Building Atom On Gentoo

While not particularly hard, building Atom on Gentoo is a little elusive and poorly documented. Look here for enlightenment!

I've been very happy with my switch to Gentoo. One of the cool things is that I can use the package manager for most development tools as Portage contains up-to-date versions of most of them. (Case in point, I just updated Node.js to a version that was released just four days ago.) All the more shocked was I when I found out that Atom isn't one of them and that information on how to install Atom on Gentoo is elusive.

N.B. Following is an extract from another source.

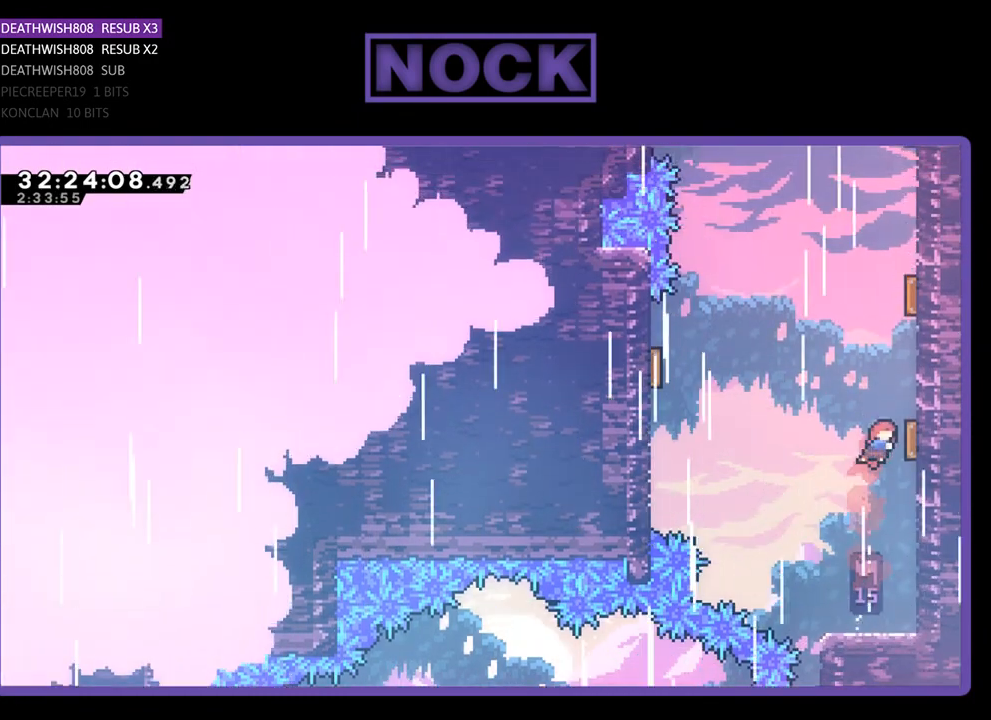
{"buttons": ["R2", "DPAD_RIGHT"], "left_stick": "center", "events": [[167, "CIRCLE", "up"], [467, "DPAD_UP", "up"]]}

Maybe because in the end the process isn't that complicated. Basically I just had to build from source, mostly following the documentation on how to do that. I'll still repeat it here to have it readily available when I have to update.

Building Atom

These steps worked for Atom 1.5.3.

Requirements

The first three requirements listed in the documentation are a 32/64 bit OS, the C++ tool chain and Git. Every Gentoo install covers that.

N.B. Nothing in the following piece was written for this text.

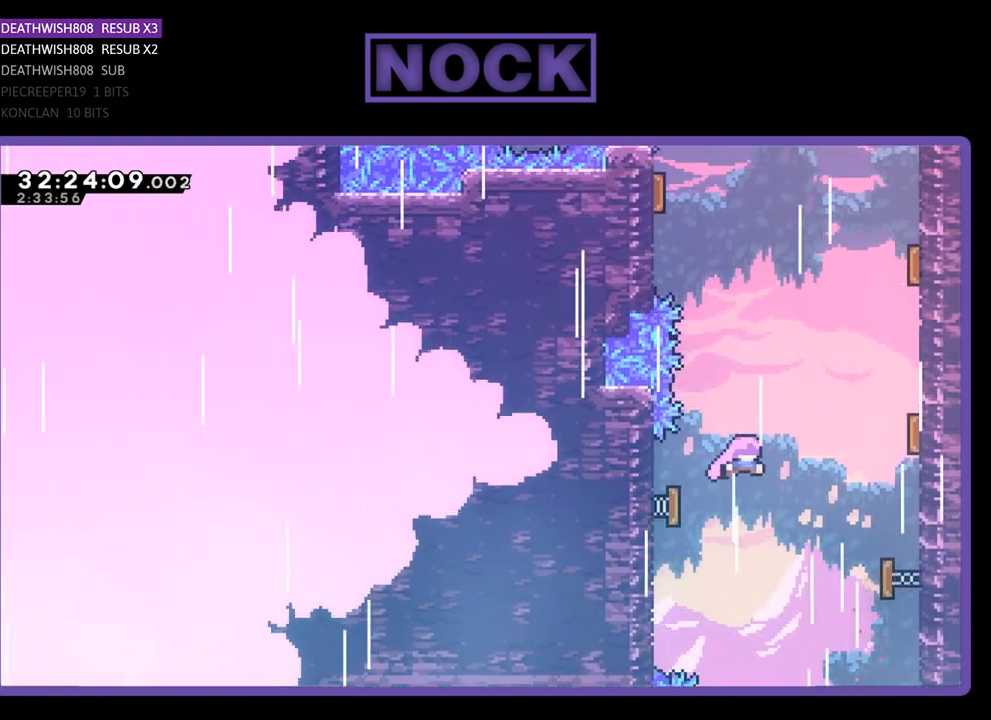
{"buttons": ["CIRCLE", "R2", "DPAD_UP", "DPAD_RIGHT"], "left_stick": "center", "events": [[133, "DPAD_UP", "down"], [467, "CIRCLE", "down"]]}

Then come Node.js and its package manager npm, which comes bundled with it. I unmasked all 5.x releases of Node (with =net-libs/nodejs-5*) but you should get a sufficiently new version even if you don't do that - make sure to check, though.

Next on the list are the development headers for the GNOME keyring, which is the only non-obvious (and generally somewhat peculiar) step. Emerging gnome-base/libgnome-keyring-3.12.0 fixed this for me.

Build & Install

These are just the install instructions:

git clone https://github.com/atom/atom
cd atom
git checkout v1.5.3
script/build
sudo script/grunt install

Have fun!

Alternatives

For an install that is better integrated with the OS you might want to use a real ebuild.

There are a couple of Portage overlays containing Atom, most noteworthy the ones belonging to the Gentoo-based distributions Sabayon and Funtoo but also others. I opted against this solution because using the overlay of another distribution looks like a troublesome move to a novice and using "some guy's overlay" doesn't sit well with my general paranoia.

But you can also do it yourself - or so Till claims in the comments. If I find some time I'll try it and update this post.